Annith was a complex character. She was never picked for missions, despite being trained as an assassin and excelling in just about every category. She completed every task well, even the minor ones. She’d grown up in the convent, but knew better than to blindly follow the leaders, as the first abbess was cruel to her. She spent time carefully eavesdropping, especially since she wasn’t receiving correspondence from Ismae and wanted to hear word of what was happening with the duchess.
When Annith ran away, she was faced with some pretty tough decisions and her journey after leaving helped shape her. She frequently questioned whether she was being selfish or if the convent was bending Mortain’s will into their own. She felt loyal to Mortain, regardless, but knew she was being suffocated in the convent. I loved the way she reflected and questioned her own motives. She was fierce and amazing, but those moments of reflection showed me that she cared a lot about doing the right thing.

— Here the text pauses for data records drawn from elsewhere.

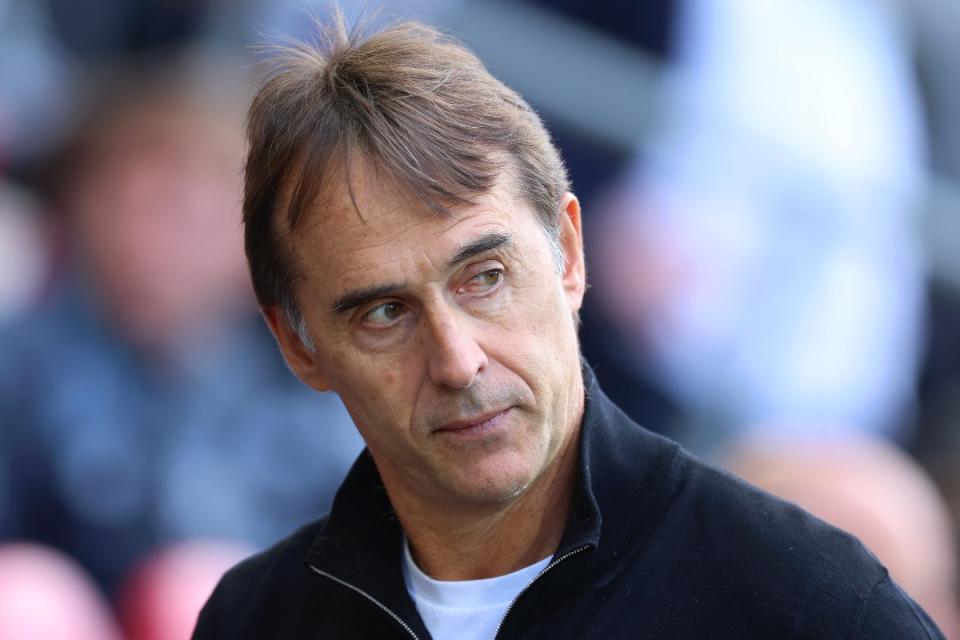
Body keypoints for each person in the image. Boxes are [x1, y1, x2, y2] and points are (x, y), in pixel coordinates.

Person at [194, 14, 944, 640]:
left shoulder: (810, 606)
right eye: (385, 313)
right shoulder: (256, 619)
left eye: (485, 279)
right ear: (297, 344)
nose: (457, 361)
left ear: (569, 257)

Along her journey, she ended up riding with the hellequin, the scary riders of nightmares who hunt lost souls. I loved her adventures with them and the way it gave Annith some perspective. They weren’t the people of nightmares, but souls aching for redemption and escorting other lost souls to their resting place. I think Mortal Heart was so enjoyable to me because it dealt a lot more with Mortain and the idea of death. In most mythology, I’ve always sympathized with the god of Death because death isn’t necessarily a terrible and horrifying thing, but a necessary one and sometimes a good thing. He is not evil, merely doing his job and sometimes providing mercy. This book explored that concept a little more and I enjoyed that a lot.
I feel like I can’t give any more of the story away. Annith’s own adventures lead her to find out many truths about herself that she did not know before. She uncovered secrets about herself, the convent, and the gods themselves. She did reconnect with Ismae and Sybella and was crucial to coming up with a viable solution for the duchess. She grew so much from the beginning to the end and became my favorite character. The conclusion was satisfying, epic, and full of action.
I loved the way the author mixed true historical events, even details like the way Christianity was coming into the independent areas and how they were finding ways to include the old gods (such as making them Saints) to help convert the inhabitants, with a fantasy story full of supernatural elements on the same timeline. Any historical inaccuracies were pointed out in the author’s notes at the end and I was happy with how well it all blended together with the fantasy.
As a lover of history, fantasy, and mythology, the His Fair Assassin trilogy appealed to me and I highly recommend it. This is one of those young adult fantasies that I would recommend to people who might scoff at YA. It never lingers very long on the romance or the wants of the teenage narrator, but instead throws major obstacles in their way, along with the political plot. It’s a must read for any fantasy lover.